__Directive__:
Although pictures appear in the entries below, leave them out and print exactly the lines from the first line through the line containing "않았지만 매장이 주는 신".

[Dataset entries]

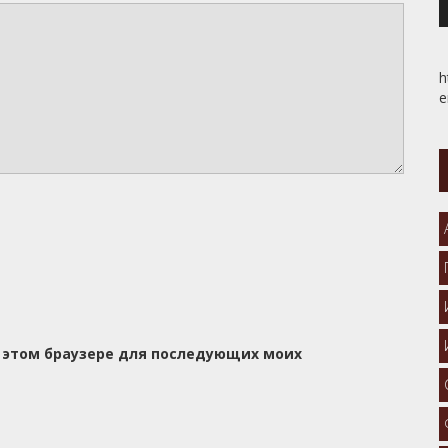
h
e
 в этом браузере для последующих моих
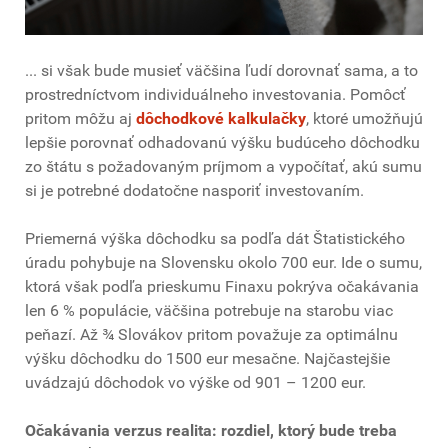
... si však bude musieť väčšina ľudí dorovnať sama, a to
prostredníctvom individuálneho investovania. Pomôcť
pritom môžu aj
dôchodkové kalkulačky
, ktoré umožňujú
lepšie porovnať odhadovanú výšku budúceho dôchodku
zo štátu s požadovaným príjmom a vypočítať, akú sumu
si je potrebné dodatočne nasporiť investovaním.
Priemerná výška dôchodku sa podľa dát Štatistického
úradu pohybuje na Slovensku okolo 700 eur. Ide o sumu,
ktorá však podľa prieskumu Finaxu pokrýva očakávania
len 6 % populácie, väčšina potrebuje na starobu viac
peňazí. Až ¾ Slovákov pritom považuje za optimálnu
výšku dôchodku do 1500 eur mesačne. Najčastejšie
uvádzajú dôchodok vo výške od 901 – 1200 eur.
Očakávania verzus realita: rozdiel, ktorý bude treba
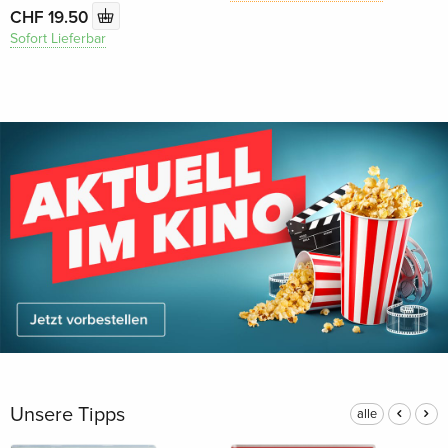
CHF 19.50
Sofort Lieferbar
Unsere Tipps
alle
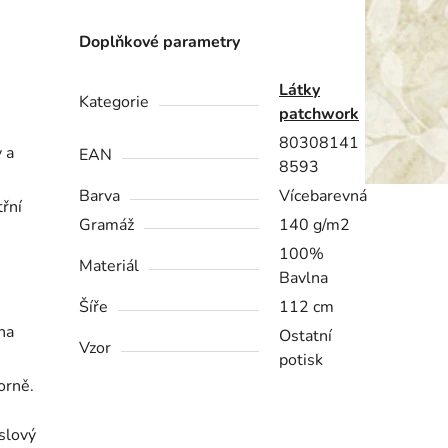
Doplňkové parametry
Látky
Kategorie
patchwork
80308141
y a
EAN
8593
Barva
Vícebarevná
řní
Gramáž
140 g/m2
100%
Materiál
Bavlna
Šíře
112 cm
na
Ostatní
Vzor
potisk
orně.
yslový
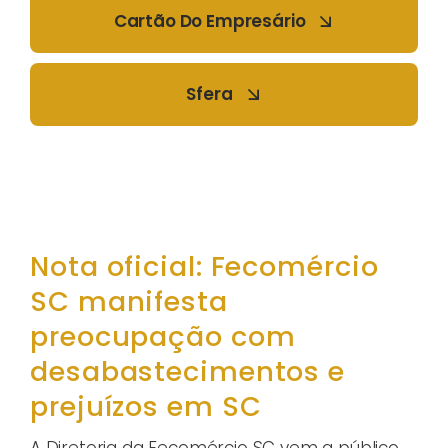
Cartão Do Empresário
Sfera
Nota oficial: Fecomércio
SC manifesta
preocupação com
desabastecimentos e
prejuízos em SC
A Diretoria da Fecomércio SC vem a público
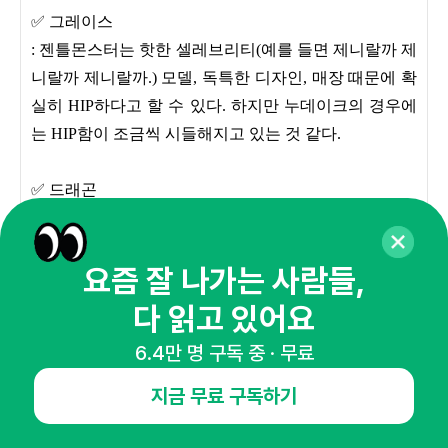
✅ 그레이스
: 젠틀몬스터는 핫한 셀레브리티(예를 들면 제니랄까 제
니랄까 제니랄까.) 모델, 독특한 디자인, 매장 때문에 확
실히 HIP하다고 할 수 있다. 하지만 누데이크의 경우에
는 HIP함이 조금씩 시들해지고 있는 것 같다.
✅ 드래곤
: 안경을 구매할 때에도 젠틀몬스터라는 브랜드의 HIP
함을 높이사서 구매했고 구매이후에도 이 이미지는 변
요즘 잘 나가는 사람들,
하지 않았기에 HIP하다고 생각한다. 다만, 다른 브랜드
들에 대한 인식은 핫했다..? 정도이다.
다 읽고 있어요
6.4만 명 구독 중 · 무료
✅ 마르티노
: 젠틀몬스터 제품을 구매하지 않았지만 매장이 주는 신
지금 무료 구독하기
선한 충격이 이 브랜드가 HIP함을 느끼게 하는 것 같다.
다만, 템버린즈의 경우에는 카카오톡 선물하기를 통해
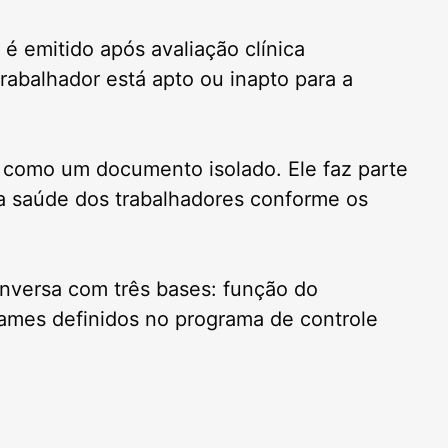
é emitido após avaliação clínica
trabalhador está apto ou inapto para a
 como um documento isolado. Ele faz parte
a saúde dos trabalhadores conforme os
versa com três bases: função do
xames definidos no programa de controle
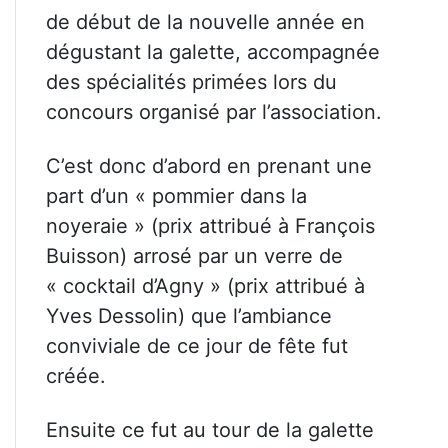
de début de la nouvelle année en
dégustant la galette, accompagnée
des spécialités primées lors du
concours organisé par l’association.
C’est donc d’abord en prenant une
part d’un « pommier dans la
noyeraie » (prix attribué à François
Buisson) arrosé par un verre de
« cocktail d’Agny » (prix attribué à
Yves Dessolin) que l’ambiance
conviviale de ce jour de fête fut
créée.
Ensuite ce fut au tour de la galette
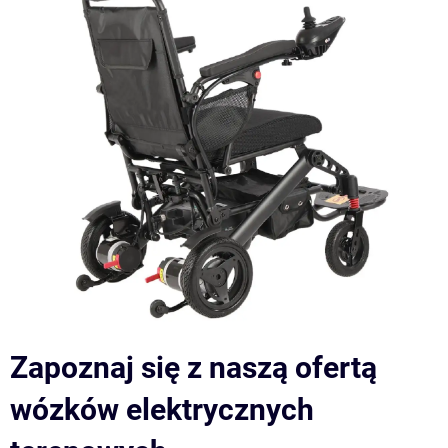
Zapoznaj się z naszą ofertą
wózków elektrycznych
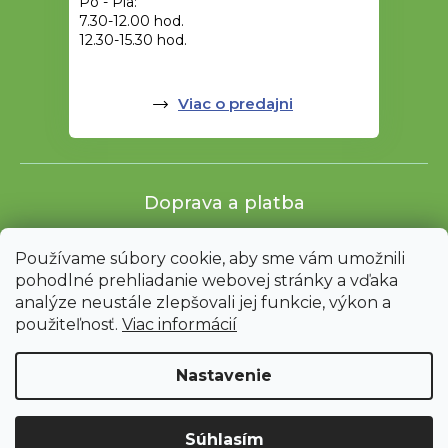
Po - Pia:
7.30-12.00 hod.
12.30-15.30 hod.
Viac o predajni
Doprava a platba
Používame súbory cookie, aby sme vám umožnili
pohodlné prehliadanie webovej stránky a vďaka
analýze neustále zlepšovali jej funkcie, výkon a
použiteľnosť.
Viac informácií
Nastavenie
Shoptet
|
mime digital
Upozornenie: Z dôvodu sťahovania bude od 3. 8. do 12. 8. ZAVRETÉ
Súhlasím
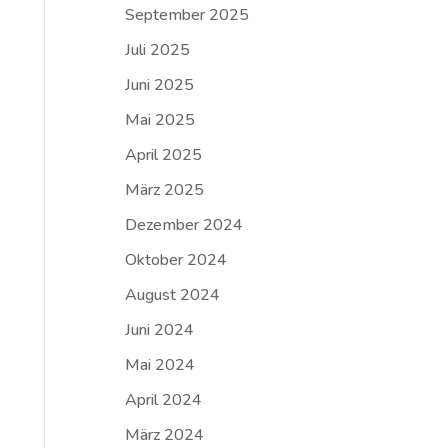
September 2025
Juli 2025
Juni 2025
Mai 2025
April 2025
März 2025
Dezember 2024
Oktober 2024
August 2024
Juni 2024
Mai 2024
April 2024
März 2024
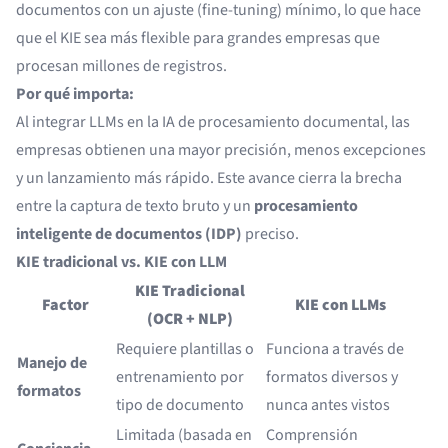
documentos con un ajuste (fine-tuning) mínimo, lo que hace
que el KIE sea más flexible para grandes empresas que
procesan millones de registros.
Por qué importa:
Al integrar LLMs en la IA de procesamiento documental, las
empresas obtienen una mayor precisión, menos excepciones
y un lanzamiento más rápido. Este avance cierra la brecha
entre la captura de texto bruto y un
procesamiento
inteligente de documentos (IDP)
preciso.
KIE tradicional vs. KIE con LLM
KIE Tradicional
Factor
KIE con LLMs
(OCR + NLP)
Requiere plantillas o
Funciona a través de
Manejo de
entrenamiento por
formatos diversos y
formatos
tipo de documento
nunca antes vistos
Limitada (basada en
Comprensión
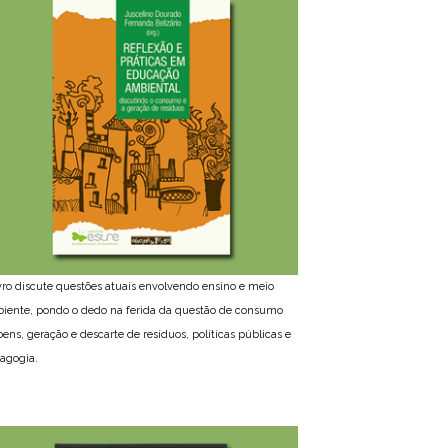
ivro discute questões atuais envolvendo ensino e meio
iente, pondo o dedo na ferida da questão de consumo
bens, geração e descarte de resíduos, políticas públicas e
agogia.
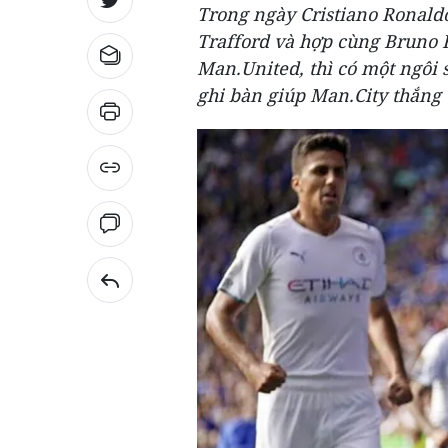
Trong ngày Cristiano Ronaldo
Trafford và hợp cùng Bruno 
Man.United, thì có một ngôi 
ghi bàn giúp Man.City thắng t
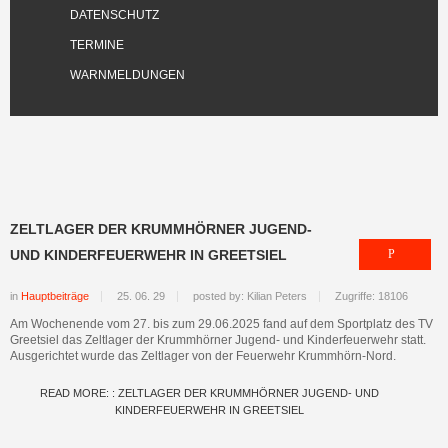
DATENSCHUTZ
TERMINE
WARNMELDUNGEN
ZELTLAGER DER KRUMMHÖRNER JUGEND-
UND KINDERFEUERWEHR IN GREETSIEL
in
Hauptbeiträge
25. 06. 29
posted by: Kilian Peters
Zugriffe: 18106
Am Wochenende vom 27. bis zum 29.06.2025 fand auf dem Sportplatz des TV
Greetsiel das Zeltlager der Krummhörner Jugend- und Kinderfeuerwehr statt.
Ausgerichtet wurde das Zeltlager von der Feuerwehr Krummhörn-Nord.
READ MORE: : ZELTLAGER DER KRUMMHÖRNER JUGEND- UND
KINDERFEUERWEHR IN GREETSIEL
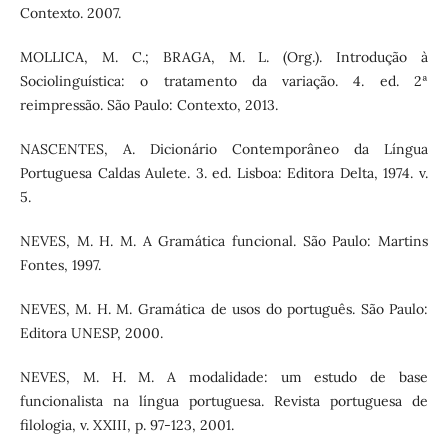
Contexto. 2007.
MOLLICA, M. C.; BRAGA, M. L. (Org.). Introdução à
Sociolinguística: o tratamento da variação. 4. ed. 2ª
reimpressão. São Paulo: Contexto, 2013.
NASCENTES, A. Dicionário Contemporâneo da Língua
Portuguesa Caldas Aulete. 3. ed. Lisboa: Editora Delta, 1974. v.
5.
NEVES, M. H. M. A Gramática funcional. São Paulo: Martins
Fontes, 1997.
NEVES, M. H. M. Gramática de usos do português. São Paulo:
Editora UNESP, 2000.
NEVES, M. H. M. A modalidade: um estudo de base
funcionalista na língua portuguesa. Revista portuguesa de
filologia, v. XXIII, p. 97-123, 2001.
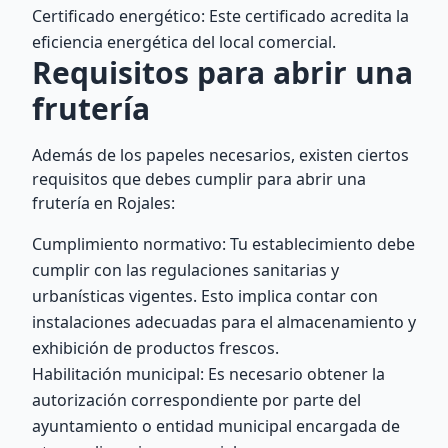
Certificado energético: Este certificado acredita la
eficiencia energética del local comercial.
Requisitos para abrir una
frutería
Además de los papeles necesarios, existen ciertos
requisitos que debes cumplir para abrir una
frutería en Rojales:
Cumplimiento normativo: Tu establecimiento debe
cumplir con las regulaciones sanitarias y
urbanísticas vigentes. Esto implica contar con
instalaciones adecuadas para el almacenamiento y
exhibición de productos frescos.
Habilitación municipal: Es necesario obtener la
autorización correspondiente por parte del
ayuntamiento o entidad municipal encargada de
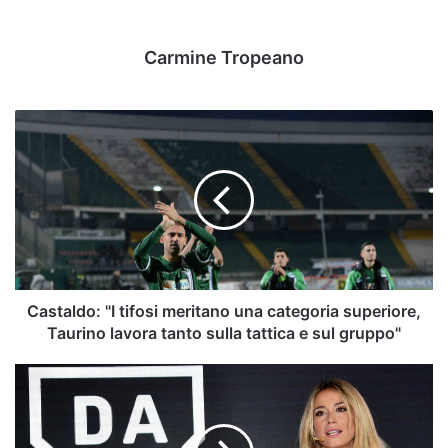
Carmine Tropeano
Castaldo:
"I
tifosi
meritano
una
categoria
superiore,
Taurino
lavora
tanto
Castaldo: "I tifosi meritano una categoria superiore,
sulla
Taurino lavora tanto sulla tattica e sul gruppo"
tattica
e
DAZN,
sul
il
gruppo"
Codacons
rilancia:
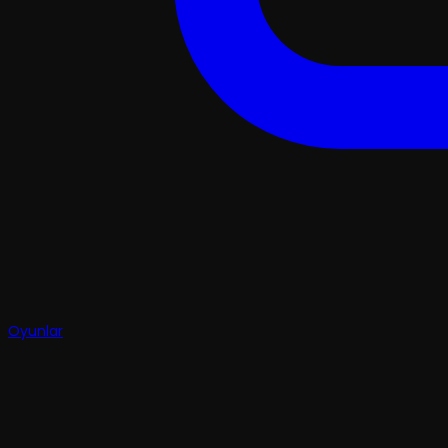
Oyunlar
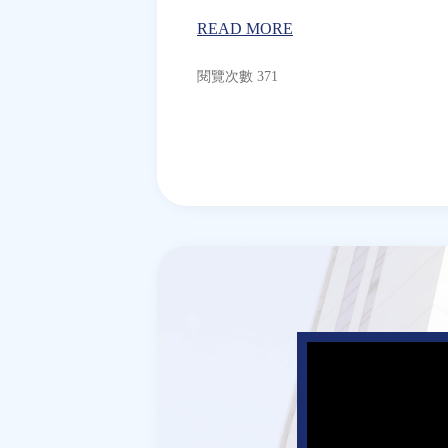
READ MORE
閱覽次數 371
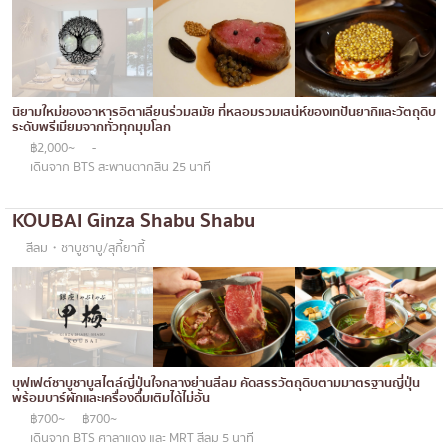
โอโคโนมิยากิ/เทปปันยากิ
บางนา
ด้ง (ข้าวหน้าต่างๆ)
นานา
บุฟเฟต์
อุดมสุข
นิยามใหม่ของอาหารอิตาเลียนร่วมสมัย ที่หลอมรวมเสน่ห์ของเทปันยากิและวัตถุดิบ
ระดับพรีเมียมจากทั่วทุกมุมโลก
มิชลิน
ศรีราชา
฿2,000~
-
เดินจาก BTS สะพานตากสิน 25 นาที
สเต็ก
ไอคอนสยาม
ของทอดเสียบไม้
เซ็นทรัลเวิลด์
KOUBAI Ginza Shabu Shabu
หม้อไฟญี่ปุ่น
นนทบุรี
สีลม・ชาบูชาบู/สุกี้ยากี้
ของย่างเสียบไม้/เครื่องในย่าง
เชียงใหม่
ร้านอาหารญี่ปุ่นแบบดั้งเดิม
ลาดพร้าว
ทาโกะยากิ
สมุทรปราการ
บุฟเฟต์ชาบูชาบูสไตล์ญี่ปุ่นใจกลางย่านสีลม คัดสรรวัตถุดิบตามมาตรฐานญี่ปุ่น
โอเด้ง/เมนูตุ๋นสไตล์ญี่ปุ่น
ปทุมธานี
พร้อมบาร์ผักและเครื่องดื่มเติมได้ไม่อั้น
฿700~
฿700~
อาหารชุด/อาหารญี่ปุ่นสไตล์โฮมคุกกิ้ง
สมุทรสาคร
เดินจาก BTS ศาลาแดง และ MRT สีลม 5 นาที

__Solution__:
h
e
 в этом браузере для последующих моих
... si však bude musieť väčšina ľudí dorovnať sama, a to
prostredníctvom individuálneho investovania. Pomôcť
pritom môžu aj
dôchodkové kalkulačky
, ktoré umožňujú
lepšie porovnať odhadovanú výšku budúceho dôchodku
zo štátu s požadovaným príjmom a vypočítať, akú sumu
si je potrebné dodatočne nasporiť investovaním.
Priemerná výška dôchodku sa podľa dát Štatistického
úradu pohybuje na Slovensku okolo 700 eur. Ide o sumu,
ktorá však podľa prieskumu Finaxu pokrýva očakávania
len 6 % populácie, väčšina potrebuje na starobu viac
peňazí. Až ¾ Slovákov pritom považuje za optimálnu
výšku dôchodku do 1500 eur mesačne. Najčastejšie
uvádzajú dôchodok vo výške od 901 – 1200 eur.
Očakávania verzus realita: rozdiel, ktorý bude treba
CHF 19.50
Sofort Lieferbar
Unsere Tipps
alle
Doplňkové parametry
Látky
Kategorie
patchwork
80308141
y a
EAN
8593
Barva
Vícebarevná
řní
Gramáž
140 g/m2
100%
Materiál
Bavlna
Šíře
112 cm
na
Ostatní
Vzor
potisk
orně.
yslový
Cartão Do Empresário
Sfera
Nota oficial: Fecomércio
SC manifesta
preocupação com
desabastecimentos e
prejuízos em SC
A Diretoria da Fecomércio SC vem a público
✅ 그레이스
: 젠틀몬스터는 핫한 셀레브리티(예를 들면 제니랄까 제
니랄까 제니랄까.) 모델, 독특한 디자인, 매장 때문에 확
실히 HIP하다고 할 수 있다. 하지만 누데이크의 경우에
는 HIP함이 조금씩 시들해지고 있는 것 같다.
✅ 드래곤
: 안경을 구매할 때에도 젠틀몬스터라는 브랜드의 HIP
함을 높이사서 구매했고 구매이후에도 이 이미지는 변
요즘 잘 나가는 사람들,
하지 않았기에 HIP하다고 생각한다. 다만, 다른 브랜드
들에 대한 인식은 핫했다..? 정도이다.
다 읽고 있어요
6.4만 명 구독 중 · 무료
✅ 마르티노
: 젠틀몬스터 제품을 구매하지 않았지만 매장이 주는 신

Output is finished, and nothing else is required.